Copy out every line of the records below character for character, without any change.

> **Data**:
□ □ □ □ □
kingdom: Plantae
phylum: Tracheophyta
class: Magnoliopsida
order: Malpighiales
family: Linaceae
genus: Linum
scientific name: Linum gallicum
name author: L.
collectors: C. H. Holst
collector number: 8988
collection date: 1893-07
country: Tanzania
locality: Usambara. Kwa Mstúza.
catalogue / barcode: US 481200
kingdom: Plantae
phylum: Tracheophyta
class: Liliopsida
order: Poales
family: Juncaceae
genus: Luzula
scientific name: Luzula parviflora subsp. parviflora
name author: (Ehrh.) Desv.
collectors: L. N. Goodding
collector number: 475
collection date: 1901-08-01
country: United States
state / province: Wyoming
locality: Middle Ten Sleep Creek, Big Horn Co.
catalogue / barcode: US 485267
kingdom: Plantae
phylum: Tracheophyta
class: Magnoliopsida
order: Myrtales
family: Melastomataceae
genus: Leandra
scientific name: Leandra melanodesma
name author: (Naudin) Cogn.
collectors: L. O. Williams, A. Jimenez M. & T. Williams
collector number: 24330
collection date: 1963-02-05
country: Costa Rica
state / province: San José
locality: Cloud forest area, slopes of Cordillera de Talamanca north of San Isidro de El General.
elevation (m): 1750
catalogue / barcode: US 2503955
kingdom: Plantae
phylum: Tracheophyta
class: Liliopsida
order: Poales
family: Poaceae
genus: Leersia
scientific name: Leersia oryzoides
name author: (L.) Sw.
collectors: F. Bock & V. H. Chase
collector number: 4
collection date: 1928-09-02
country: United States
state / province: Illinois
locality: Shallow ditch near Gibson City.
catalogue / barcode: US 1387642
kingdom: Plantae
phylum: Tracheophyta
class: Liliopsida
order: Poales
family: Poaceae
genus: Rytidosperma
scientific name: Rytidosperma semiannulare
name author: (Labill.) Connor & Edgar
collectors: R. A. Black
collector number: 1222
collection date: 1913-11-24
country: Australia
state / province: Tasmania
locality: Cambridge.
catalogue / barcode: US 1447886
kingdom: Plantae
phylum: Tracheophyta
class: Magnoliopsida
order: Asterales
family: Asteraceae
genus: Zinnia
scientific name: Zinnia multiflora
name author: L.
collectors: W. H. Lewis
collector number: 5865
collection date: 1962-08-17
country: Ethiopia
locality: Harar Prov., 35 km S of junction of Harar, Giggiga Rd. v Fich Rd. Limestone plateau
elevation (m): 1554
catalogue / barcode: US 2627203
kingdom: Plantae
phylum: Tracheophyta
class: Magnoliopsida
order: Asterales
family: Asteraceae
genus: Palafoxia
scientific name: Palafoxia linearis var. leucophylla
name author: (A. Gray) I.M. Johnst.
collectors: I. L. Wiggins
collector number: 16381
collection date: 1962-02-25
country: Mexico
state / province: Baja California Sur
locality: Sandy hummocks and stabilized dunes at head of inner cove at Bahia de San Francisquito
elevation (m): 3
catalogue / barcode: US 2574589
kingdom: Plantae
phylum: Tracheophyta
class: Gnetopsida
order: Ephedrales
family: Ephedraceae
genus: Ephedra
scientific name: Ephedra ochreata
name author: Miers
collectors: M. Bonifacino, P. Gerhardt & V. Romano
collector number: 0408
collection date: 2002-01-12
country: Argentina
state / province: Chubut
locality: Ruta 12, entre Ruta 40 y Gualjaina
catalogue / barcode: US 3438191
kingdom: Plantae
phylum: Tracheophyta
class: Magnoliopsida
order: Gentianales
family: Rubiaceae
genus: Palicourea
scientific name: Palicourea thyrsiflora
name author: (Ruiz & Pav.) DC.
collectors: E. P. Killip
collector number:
□ □ □ □ □
> **Response for this exercise**:
kingdom: Plantae
phylum: Tracheophyta
class: Magnoliopsida
order: Malpighiales
family: Linaceae
genus: Linum
scientific name: Linum gallicum
name author: L.
collectors: C. H. Holst
collector number: 8988
collection date: 1893-07
country: Tanzania
locality: Usambara. Kwa Mstúza.
catalogue / barcode: US 481200
kingdom: Plantae
phylum: Tracheophyta
class: Liliopsida
order: Poales
family: Juncaceae
genus: Luzula
scientific name: Luzula parviflora subsp. parviflora
name author: (Ehrh.) Desv.
collectors: L. N. Goodding
collector number: 475
collection date: 1901-08-01
country: United States
state / province: Wyoming
locality: Middle Ten Sleep Creek, Big Horn Co.
catalogue / barcode: US 485267
kingdom: Plantae
phylum: Tracheophyta
class: Magnoliopsida
order: Myrtales
family: Melastomataceae
genus: Leandra
scientific name: Leandra melanodesma
name author: (Naudin) Cogn.
collectors: L. O. Williams, A. Jimenez M. & T. Williams
collector number: 24330
collection date: 1963-02-05
country: Costa Rica
state / province: San José
locality: Cloud forest area, slopes of Cordillera de Talamanca north of San Isidro de El General.
elevation (m): 1750
catalogue / barcode: US 2503955
kingdom: Plantae
phylum: Tracheophyta
class: Liliopsida
order: Poales
family: Poaceae
genus: Leersia
scientific name: Leersia oryzoides
name author: (L.) Sw.
collectors: F. Bock & V. H. Chase
collector number: 4
collection date: 1928-09-02
country: United States
state / province: Illinois
locality: Shallow ditch near Gibson City.
catalogue / barcode: US 1387642
kingdom: Plantae
phylum: Tracheophyta
class: Liliopsida
order: Poales
family: Poaceae
genus: Rytidosperma
scientific name: Rytidosperma semiannulare
name author: (Labill.) Connor & Edgar
collectors: R. A. Black
collector number: 1222
collection date: 1913-11-24
country: Australia
state / province: Tasmania
locality: Cambridge.
catalogue / barcode: US 1447886
kingdom: Plantae
phylum: Tracheophyta
class: Magnoliopsida
order: Asterales
family: Asteraceae
genus: Zinnia
scientific name: Zinnia multiflora
name author: L.
collectors: W. H. Lewis
collector number: 5865
collection date: 1962-08-17
country: Ethiopia
locality: Harar Prov., 35 km S of junction of Harar, Giggiga Rd. v Fich Rd. Limestone plateau
elevation (m): 1554
catalogue / barcode: US 2627203
kingdom: Plantae
phylum: Tracheophyta
class: Magnoliopsida
order: Asterales
family: Asteraceae
genus: Palafoxia
scientific name: Palafoxia linearis var. leucophylla
name author: (A. Gray) I.M. Johnst.
collectors: I. L. Wiggins
collector number: 16381
collection date: 1962-02-25
country: Mexico
state / province: Baja California Sur
locality: Sandy hummocks and stabilized dunes at head of inner cove at Bahia de San Francisquito
elevation (m): 3
catalogue / barcode: US 2574589
kingdom: Plantae
phylum: Tracheophyta
class: Gnetopsida
order: Ephedrales
family: Ephedraceae
genus: Ephedra
scientific name: Ephedra ochreata
name author: Miers
collectors: M. Bonifacino, P. Gerhardt & V. Romano
collector number: 0408
collection date: 2002-01-12
country: Argentina
state / province: Chubut
locality: Ruta 12, entre Ruta 40 y Gualjaina
catalogue / barcode: US 3438191
kingdom: Plantae
phylum: Tracheophyta
class: Magnoliopsida
order: Gentianales
family: Rubiaceae
genus: Palicourea
scientific name: Palicourea thyrsiflora
name author: (Ruiz & Pav.) DC.
collectors: E. P. Killip
collector number:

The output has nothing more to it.